Posts Tagged ‘gender’

By now, you’ve probably read about Storm, the baby who’s parents have caused quite the controversy by not sharing the baby’s sex with the world, for now. For me, this is a non-story. It’s a peculiarity, and something a bit strange, but the media shitstorm that has been stirred up is, sadly, not surprising.

 

Kathy Witterick and David Stocker, the parents, sent an email to friends saying “we’ve decided not to share Storm’s sex for now – a tribute to freedom and choice in place of limitation”. Considering the baby is far too young to know what sex or gender even is, there’s nothing here really. While I agree with many of the comments made that raising a baby ‘genderless’ is a dangerous experiment, I’ve read nothing from the family that suggests that this is their attention.

 

Patricia J. Williams, regular contributor to The Nation Magazine, makes some interesting observations at are worth reposting:

While it seems to me that “not sharing Storm’s sex for now” is hardly a full-fledged commitment to lifelong gender suppression or neutered identity, I will leave to mental health experts the propriety of Storm’s parents’ stance. As a purely philosophical matter, however, the situation is intriguing. After all, it is a much under-interrogated political truism that “we’re all just people,” or “we’re all equal” or “it doesn’t matter what your religion is” or “I don’t see race.” Who cares about anything else if “we’re all American citizens”?
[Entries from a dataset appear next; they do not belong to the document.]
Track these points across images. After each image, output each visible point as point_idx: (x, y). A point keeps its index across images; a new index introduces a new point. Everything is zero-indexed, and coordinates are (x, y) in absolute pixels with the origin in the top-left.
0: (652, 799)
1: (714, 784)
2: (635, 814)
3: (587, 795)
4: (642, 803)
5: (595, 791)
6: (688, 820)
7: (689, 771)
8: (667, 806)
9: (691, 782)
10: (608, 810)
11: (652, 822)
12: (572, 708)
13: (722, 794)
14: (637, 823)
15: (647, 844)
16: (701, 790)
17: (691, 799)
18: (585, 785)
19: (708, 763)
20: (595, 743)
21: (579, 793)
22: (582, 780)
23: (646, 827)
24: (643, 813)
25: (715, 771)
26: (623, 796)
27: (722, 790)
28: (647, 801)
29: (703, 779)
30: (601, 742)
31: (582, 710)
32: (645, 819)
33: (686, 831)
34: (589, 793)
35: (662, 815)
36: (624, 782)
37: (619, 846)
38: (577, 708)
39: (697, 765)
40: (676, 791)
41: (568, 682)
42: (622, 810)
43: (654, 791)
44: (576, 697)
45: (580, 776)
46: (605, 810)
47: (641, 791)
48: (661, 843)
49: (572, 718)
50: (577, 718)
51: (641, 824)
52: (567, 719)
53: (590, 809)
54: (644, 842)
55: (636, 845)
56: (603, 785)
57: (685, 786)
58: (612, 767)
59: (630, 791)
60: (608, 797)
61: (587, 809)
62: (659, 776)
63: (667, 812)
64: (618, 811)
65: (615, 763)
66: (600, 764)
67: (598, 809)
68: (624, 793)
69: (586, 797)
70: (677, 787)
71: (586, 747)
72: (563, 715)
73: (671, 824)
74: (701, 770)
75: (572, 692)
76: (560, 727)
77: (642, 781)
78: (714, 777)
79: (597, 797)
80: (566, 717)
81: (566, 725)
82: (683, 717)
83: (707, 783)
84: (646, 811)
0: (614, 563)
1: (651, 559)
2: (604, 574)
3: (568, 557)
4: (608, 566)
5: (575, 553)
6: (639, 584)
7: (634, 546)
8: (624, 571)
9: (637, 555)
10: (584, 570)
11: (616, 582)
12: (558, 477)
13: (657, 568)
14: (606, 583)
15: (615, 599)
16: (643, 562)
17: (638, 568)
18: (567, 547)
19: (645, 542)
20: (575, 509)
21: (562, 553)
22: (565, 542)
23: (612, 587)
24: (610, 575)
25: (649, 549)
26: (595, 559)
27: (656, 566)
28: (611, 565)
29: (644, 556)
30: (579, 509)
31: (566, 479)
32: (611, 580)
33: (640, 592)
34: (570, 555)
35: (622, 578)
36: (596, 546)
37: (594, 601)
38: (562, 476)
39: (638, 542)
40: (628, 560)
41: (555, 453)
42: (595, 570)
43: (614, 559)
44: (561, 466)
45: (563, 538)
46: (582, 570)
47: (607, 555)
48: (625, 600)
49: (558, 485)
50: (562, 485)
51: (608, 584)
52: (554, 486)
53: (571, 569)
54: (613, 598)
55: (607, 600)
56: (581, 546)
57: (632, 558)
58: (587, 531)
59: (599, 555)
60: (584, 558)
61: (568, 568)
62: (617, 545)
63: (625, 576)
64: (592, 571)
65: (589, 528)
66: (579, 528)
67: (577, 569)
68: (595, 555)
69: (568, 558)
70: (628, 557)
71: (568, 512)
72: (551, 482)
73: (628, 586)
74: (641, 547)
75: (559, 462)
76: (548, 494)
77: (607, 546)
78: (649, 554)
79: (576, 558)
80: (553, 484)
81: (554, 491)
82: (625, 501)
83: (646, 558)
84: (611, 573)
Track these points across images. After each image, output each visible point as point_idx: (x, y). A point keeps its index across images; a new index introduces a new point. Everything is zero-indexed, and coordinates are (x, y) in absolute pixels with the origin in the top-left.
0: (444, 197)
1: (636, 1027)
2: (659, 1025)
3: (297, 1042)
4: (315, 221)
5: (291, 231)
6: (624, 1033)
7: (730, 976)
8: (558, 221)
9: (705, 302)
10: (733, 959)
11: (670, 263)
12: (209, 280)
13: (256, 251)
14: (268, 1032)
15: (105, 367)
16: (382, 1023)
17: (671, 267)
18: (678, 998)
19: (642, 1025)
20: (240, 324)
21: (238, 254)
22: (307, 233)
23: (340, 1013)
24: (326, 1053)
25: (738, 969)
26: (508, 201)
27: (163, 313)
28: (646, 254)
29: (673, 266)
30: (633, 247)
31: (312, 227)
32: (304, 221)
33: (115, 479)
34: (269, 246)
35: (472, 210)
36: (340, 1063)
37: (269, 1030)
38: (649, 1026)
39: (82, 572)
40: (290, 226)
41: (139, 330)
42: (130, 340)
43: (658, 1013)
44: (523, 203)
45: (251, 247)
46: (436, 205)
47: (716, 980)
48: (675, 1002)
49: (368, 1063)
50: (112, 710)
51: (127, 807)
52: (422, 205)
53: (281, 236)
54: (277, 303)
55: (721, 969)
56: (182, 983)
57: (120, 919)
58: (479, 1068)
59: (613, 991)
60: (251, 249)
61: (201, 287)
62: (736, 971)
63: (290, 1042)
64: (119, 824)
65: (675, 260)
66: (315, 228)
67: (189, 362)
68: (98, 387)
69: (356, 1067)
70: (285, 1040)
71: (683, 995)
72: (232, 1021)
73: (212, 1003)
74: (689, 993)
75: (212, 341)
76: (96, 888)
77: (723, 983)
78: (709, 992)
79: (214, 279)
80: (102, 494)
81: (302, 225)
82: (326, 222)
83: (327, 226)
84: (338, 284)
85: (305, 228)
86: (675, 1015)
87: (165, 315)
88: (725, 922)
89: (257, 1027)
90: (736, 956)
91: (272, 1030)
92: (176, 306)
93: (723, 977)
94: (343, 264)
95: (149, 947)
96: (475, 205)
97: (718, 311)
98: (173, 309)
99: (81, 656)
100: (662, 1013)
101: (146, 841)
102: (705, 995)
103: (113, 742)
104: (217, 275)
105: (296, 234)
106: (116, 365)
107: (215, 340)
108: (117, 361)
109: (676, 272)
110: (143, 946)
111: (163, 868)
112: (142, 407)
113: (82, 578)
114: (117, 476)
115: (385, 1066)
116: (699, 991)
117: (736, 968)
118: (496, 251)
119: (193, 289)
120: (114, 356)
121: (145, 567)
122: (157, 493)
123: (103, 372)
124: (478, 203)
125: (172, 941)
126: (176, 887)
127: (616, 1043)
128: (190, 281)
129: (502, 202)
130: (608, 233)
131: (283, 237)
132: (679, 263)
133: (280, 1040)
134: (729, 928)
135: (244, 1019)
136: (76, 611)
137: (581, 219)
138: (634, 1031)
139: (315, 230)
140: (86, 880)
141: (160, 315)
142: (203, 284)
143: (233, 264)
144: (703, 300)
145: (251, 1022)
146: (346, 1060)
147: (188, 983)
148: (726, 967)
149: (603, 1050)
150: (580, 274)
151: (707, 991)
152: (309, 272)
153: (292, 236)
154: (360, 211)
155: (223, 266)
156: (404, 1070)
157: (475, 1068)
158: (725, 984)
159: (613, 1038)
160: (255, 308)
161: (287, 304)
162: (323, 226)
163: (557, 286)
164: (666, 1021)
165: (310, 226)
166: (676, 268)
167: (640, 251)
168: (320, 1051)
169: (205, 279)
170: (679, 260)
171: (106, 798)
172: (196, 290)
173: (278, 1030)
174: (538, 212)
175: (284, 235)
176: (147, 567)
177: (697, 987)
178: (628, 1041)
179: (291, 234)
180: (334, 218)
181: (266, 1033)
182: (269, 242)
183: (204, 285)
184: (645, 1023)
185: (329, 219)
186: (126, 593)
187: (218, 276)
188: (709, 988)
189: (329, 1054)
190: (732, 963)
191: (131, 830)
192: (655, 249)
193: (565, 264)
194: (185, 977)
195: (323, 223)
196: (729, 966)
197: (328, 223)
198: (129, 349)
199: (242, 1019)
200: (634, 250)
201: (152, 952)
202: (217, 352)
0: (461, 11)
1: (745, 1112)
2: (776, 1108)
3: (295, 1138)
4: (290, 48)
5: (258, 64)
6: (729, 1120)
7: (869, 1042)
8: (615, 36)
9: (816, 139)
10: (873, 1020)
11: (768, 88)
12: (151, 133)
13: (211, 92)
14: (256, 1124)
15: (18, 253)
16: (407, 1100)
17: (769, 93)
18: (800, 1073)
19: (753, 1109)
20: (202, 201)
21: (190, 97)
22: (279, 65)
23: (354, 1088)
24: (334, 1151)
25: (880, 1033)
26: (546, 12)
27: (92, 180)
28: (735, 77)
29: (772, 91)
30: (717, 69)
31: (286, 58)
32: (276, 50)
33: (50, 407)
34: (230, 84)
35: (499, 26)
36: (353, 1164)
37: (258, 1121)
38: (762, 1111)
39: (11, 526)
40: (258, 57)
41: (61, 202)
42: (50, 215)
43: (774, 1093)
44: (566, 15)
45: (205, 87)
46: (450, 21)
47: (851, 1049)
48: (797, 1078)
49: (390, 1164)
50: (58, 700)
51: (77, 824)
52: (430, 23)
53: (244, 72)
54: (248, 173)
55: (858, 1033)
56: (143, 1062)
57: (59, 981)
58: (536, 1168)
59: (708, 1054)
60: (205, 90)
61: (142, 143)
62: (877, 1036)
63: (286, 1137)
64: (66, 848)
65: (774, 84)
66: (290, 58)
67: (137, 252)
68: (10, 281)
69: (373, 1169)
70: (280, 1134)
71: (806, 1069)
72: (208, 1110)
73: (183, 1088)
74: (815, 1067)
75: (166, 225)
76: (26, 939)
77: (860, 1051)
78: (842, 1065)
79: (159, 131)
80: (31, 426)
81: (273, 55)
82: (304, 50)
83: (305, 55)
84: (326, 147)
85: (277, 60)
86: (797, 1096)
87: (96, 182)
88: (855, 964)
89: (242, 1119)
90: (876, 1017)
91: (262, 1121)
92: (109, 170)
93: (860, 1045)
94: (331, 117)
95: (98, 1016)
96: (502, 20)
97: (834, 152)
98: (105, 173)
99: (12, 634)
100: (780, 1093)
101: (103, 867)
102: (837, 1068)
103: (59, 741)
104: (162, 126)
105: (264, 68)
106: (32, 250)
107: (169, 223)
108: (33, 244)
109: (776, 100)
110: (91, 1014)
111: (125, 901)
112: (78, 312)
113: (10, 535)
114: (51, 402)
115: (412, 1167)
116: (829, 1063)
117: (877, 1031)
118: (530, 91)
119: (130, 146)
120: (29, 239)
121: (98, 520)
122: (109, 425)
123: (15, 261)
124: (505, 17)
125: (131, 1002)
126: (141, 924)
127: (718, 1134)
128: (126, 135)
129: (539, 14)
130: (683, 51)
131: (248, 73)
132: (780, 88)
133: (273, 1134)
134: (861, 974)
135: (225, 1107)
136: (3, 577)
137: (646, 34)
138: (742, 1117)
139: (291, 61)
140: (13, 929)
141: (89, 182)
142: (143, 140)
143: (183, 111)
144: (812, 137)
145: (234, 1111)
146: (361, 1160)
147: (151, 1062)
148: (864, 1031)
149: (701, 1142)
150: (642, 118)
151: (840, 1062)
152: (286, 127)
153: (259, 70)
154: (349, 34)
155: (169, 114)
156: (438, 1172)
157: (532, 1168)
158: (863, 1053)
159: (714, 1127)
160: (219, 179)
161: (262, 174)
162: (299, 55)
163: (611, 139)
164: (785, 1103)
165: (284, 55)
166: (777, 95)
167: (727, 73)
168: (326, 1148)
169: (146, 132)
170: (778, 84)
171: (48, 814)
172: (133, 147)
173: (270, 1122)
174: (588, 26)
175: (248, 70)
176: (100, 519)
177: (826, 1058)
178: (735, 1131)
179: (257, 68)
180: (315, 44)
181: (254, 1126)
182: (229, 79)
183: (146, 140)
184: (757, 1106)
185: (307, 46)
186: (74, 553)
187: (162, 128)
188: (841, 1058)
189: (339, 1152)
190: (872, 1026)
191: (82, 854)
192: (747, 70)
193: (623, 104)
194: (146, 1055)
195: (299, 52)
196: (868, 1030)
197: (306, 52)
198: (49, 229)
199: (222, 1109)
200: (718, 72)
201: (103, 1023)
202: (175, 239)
Yet when some intrepid souls actually follow such identity-erasing truisms to their logical, uncomfortable ends—refusing altogether to engage in the conventions of gendered identity, as with baby Storm—it is profoundly unsettling.

 

And this:

 

 In English, there is no adequately humanizing yet universal pronoun, no general reference to common humanity; in order to speak comfortably, we automatically must yield to the partitions of him, of her, of gender. In the absence of pronouns, address necessarily becomes specific, individual, even intimate.

 

The idea of raising a child genderless (which, again should be stressed, is not what the parents said in their email) is something that goes against all our common perceptions of raising children. Could there ever be a world where that is possible? Probably not.